In the U.S., there are seven CCPs that are regulated as systemically important financial institutions — CLS Bank International, the Chicago Mercantile Exchange (or CME), Depository Trust Company, Fixed Income Clearing Corp., ICE Clear Credit LLC, National Securities Clearing Corp. and the Options Clearing Corp. In Europe, the largest CCPs are London's LCH Clearnet and Germany's Eurex. Interest rate swaps make up the largest category of derivatives cleared, and according to the Future Industry Association, LCH Clearnet is the clear leader in that arena, clearing $388.5 trillion in swaps in 2014. CME, by contrast, cleared $36.3 trillion in interest rate swaps in 2014, and ICE Clear Credit cleared $10.2 trillion in credit-default swaps.
CCPs collect fees from each transaction in order to keep enough liquidity on hand to cover the cost of winding down a failed participant's position. In the U.S., clearing members have to retain enough capital to cover their losses over a single day of trading — known as "one day gross" margin. Europe, by contrast, requires members to retain enough margin to cover two days of losses, but allows members to offset losses with other clearing members' positions, known as a "two-day net" margin standard. U.S. regulators maintain that for the most part, a one-day gross margin call is larger than a two-day net margin call, and so if the EU's concern is that U.S. CCPs will not have adequate margin, those concerns are misplaced. The former regulator said Europe's withholding of an equivalency determination on the grounds of the differences in margin rules shows that the argument is more political than methodical.
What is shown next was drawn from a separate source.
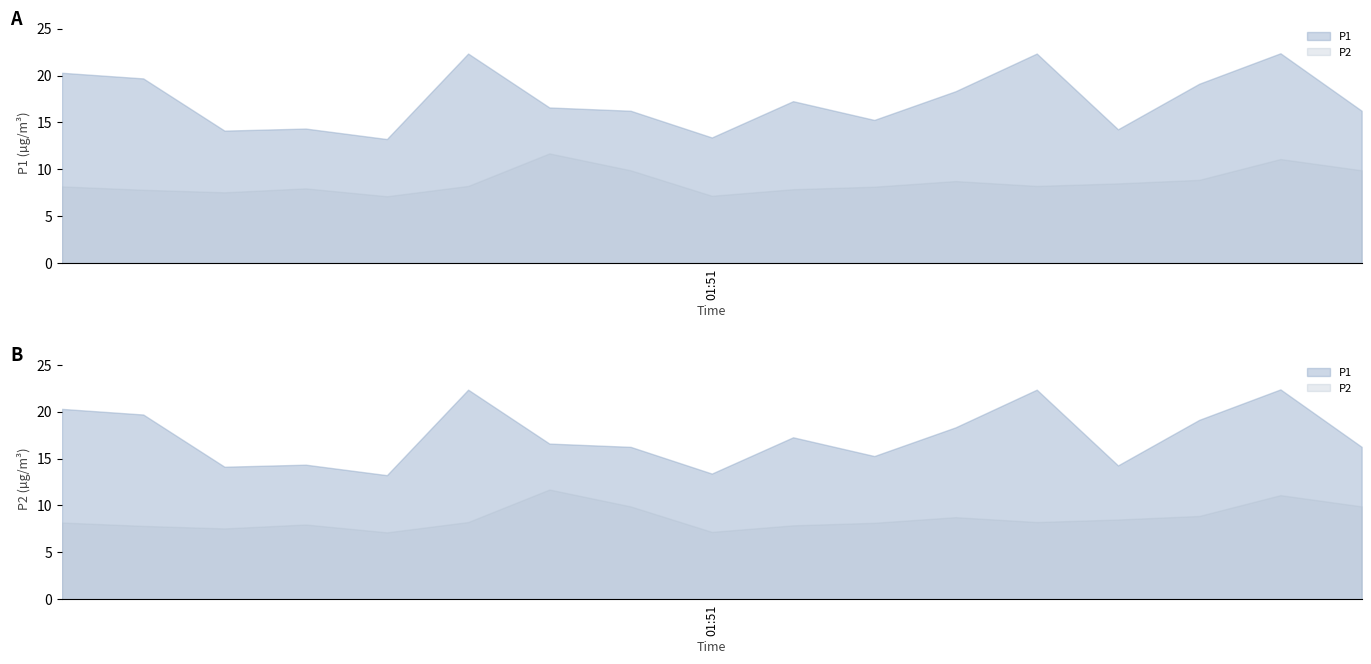

In P2, how many points are lower than both neighbors (excluding endpoints)?

4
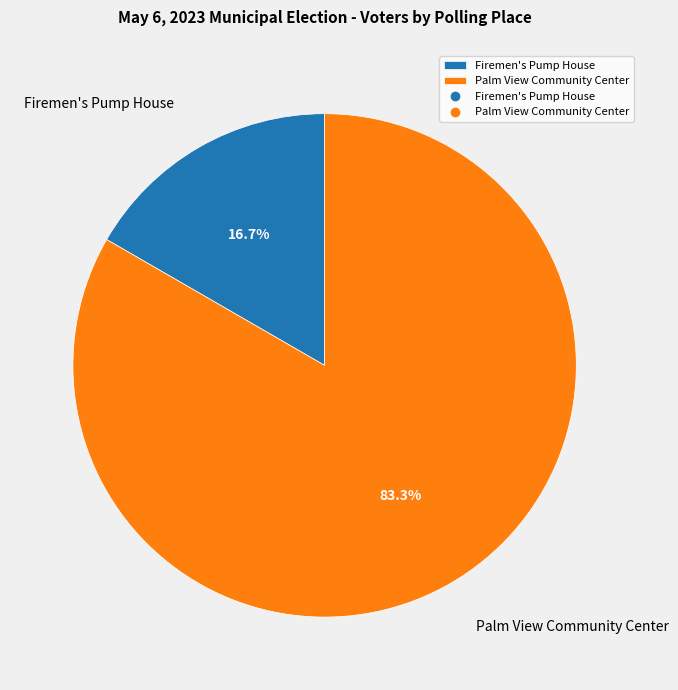

Count the number of slices in the pie.

2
"They have withheld the equivalency determination from CME and ICE because they want to have a lever to utilize so that they can extract something in this negotiation," the former regulator said. "This is just showing how blatantly political they are."
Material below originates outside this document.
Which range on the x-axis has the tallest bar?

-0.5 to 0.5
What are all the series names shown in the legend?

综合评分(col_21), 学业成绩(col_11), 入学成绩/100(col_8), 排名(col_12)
The Bank for International Settlements and the International Organization of Securities Commissions also require the CCPs themselves to retain enough capital to cover the simultaneous failure of its two largest participants — a so-called "cover 2" capital principal. The international regulatory bodies are also examining standard stress testing guidelines for CCPs or procedures for resolving illiquid or orphaned positions.
The International Swaps and Derivatives Association, a trade association representing derivatives traders and clearing members, and consisting largely of banks, in January published a proposed framework that lays out a methodology for CCPs to use to recover from high-stress events.
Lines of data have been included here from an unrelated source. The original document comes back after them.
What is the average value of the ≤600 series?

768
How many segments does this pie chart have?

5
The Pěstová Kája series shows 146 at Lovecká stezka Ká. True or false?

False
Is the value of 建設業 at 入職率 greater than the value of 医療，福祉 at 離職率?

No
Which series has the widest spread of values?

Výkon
CCPs already collect initial margin and retain capital in a default fund to absorb losses from large defaults of clearing members. The ISDA proposal suggests that, should those resources be unable to absorb the failed clearing member's losses, the CCP should auction their position to other clearing members — a process called loss allocation. Should there be no willing buyers for the failed member's positions, the ISDA proposal suggests that those contracts should be divvied up among clearing members by the CCP — a process called position allocation.
The main point of contention between CCPs and clearing member is the idea of CCPs having "skin in the game." That is a concept whereby, after a defaulting clearing member's initial margin and the collective default fund are exhausted, the CCP itself should have a fund of its own to firewall more drastic recovery measures like loss allocation or position allocation. ICE and CME, the largest U.S. CCPs, have some skin-in-the-game funds allocated already, but the conflict between how large that fund should be relative to initial margin is a source of disagreement between banks and the CCPs.
The European Securities and Markets Authority already has some skin-in-the-game requirements for central counterparties, and Massad said in his Sept. 29 speech that similar requirements are under consideration at the Commodity Futures Trading Commission.
But Karen Shaw Petrou, managing partner at Federal Financial Analytics, said where that line is drawn and how different it is on either side of the Atlantic is a major feature of the overall discussions.
"Where does the risk stop at the CCP and start at the banks? There are some really strong differences of opinion there based on whether you're a CCP or a bank," Petrou said.
It is doubtful any of these issues will be resolved soon, but the concern is that the swaps markets — the vast majority of which trade between London, New York and Chicago — will become increasingly fractured and disjointed. What is more, the push for central clearing has concentrated risk into a handful of institutions without a well-considered or uniform set of prudential standards to offset that concentrated risk, Petrou said.
“You’ve pushed the financial system in one end, and something always comes out on the other, because markets are infinitely adaptable,” Petrou said. “Maybe with CCPs you’ve cured the opacity, arguably the self-interest … but you’ve created systemic utilities that are now too big to fail with an uncertain prudential regime. The framework is very, very patchy and incomplete.”